Summer L. Gibbs, PhD and Xiaolin Nan, PhD
Oregon Health & Science University, Portland, Oregon
Understanding molecular function in biological settings is essential for successful development of targeted therapies for cancer. Advances in biochemical profiling techniques have generated lists of molecules involved in cancer development and progression, but the mechanisms by which these molecules work together within cells and tumors remain largely unclear. Molecularly targeted cancer therapeutics based on incomplete understanding of the tumorigenic mechanisms often demonstrate initial response followed by cancer resistance.
Drs. Gibbs and Nan, both biochemical engineers, will work as a team to address this problem using a revolutionary high-resolution microscopy technique to visualize-at the molecular level-the interactions of an array of proteins involved in the HER2 cell signaling pathway implicated in breast cancer within tumor cells, and their response to therapeutic agents such as Herceptin. They anticipate the findings of this work will significantly improve our understanding of the spatial and temporal organization of cancer cell signaling, enabling development of more effective targeted cancer therapeutics with lasting response.
Moritz F. Kircher, MD, PhD
Memorial Sloan-Kettering Cancer Center, New York, New York
Dr. Kircher's goal is to develop a new nanoparticle-based technology that will allow the detection and treatment of cancer based on in vivo tumor marker expression profiling. This would enable a single cancer cell to be both imaged and killed in a single process. To date this has not been achieved, in part due to inadequate sensitivity and inability to accurately visualize the expression of multiple tumor markers simultaneously.
A radiologist by training, he has developed a new generation of Raman-MRI nanoparticles, resulting in unprecedented sensitivity and targeted signal specificity. He will work with prostate, pancreatic and breast cancer tumors to develop markers that can be targeted by these nanoparticles. If successful, this approach will have far-reaching implications for cancer detection and image-guided therapy.

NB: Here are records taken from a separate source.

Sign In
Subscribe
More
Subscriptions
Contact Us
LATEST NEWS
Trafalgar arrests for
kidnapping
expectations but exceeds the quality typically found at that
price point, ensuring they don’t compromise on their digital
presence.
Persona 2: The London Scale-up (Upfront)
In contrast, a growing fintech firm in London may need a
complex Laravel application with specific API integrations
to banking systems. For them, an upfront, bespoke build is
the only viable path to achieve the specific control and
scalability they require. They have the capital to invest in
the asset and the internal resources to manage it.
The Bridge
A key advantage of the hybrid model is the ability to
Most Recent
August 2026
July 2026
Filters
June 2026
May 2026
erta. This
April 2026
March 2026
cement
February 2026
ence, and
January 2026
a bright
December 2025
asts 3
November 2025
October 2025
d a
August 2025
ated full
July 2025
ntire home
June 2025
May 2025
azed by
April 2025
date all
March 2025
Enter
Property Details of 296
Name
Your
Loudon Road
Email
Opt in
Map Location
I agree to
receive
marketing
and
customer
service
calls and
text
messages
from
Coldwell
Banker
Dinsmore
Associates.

Eirini Papapetrou, MD, PhD
Icahn School of Medicine at Mount Sinai, New York, New York
Dr. Papapetrou studies a disease called myelodysplastic syndrome (MDS), which often progresses to leukemia. She is using a novel approach to identify the specific genetic alterations involved in the development of MDS, which are not currently known.
She aims to understand how tumor suppressor genes can promote cancer through a type of genetic state called "haploinsufficiency." By reprogramming human pluripotent stem cells to harbor specific deletions in their chromosomes, she seeks to characterize novel genetic causes of MDS. This approach could be a model for uncovering genetic mechanisms of other cancers as well.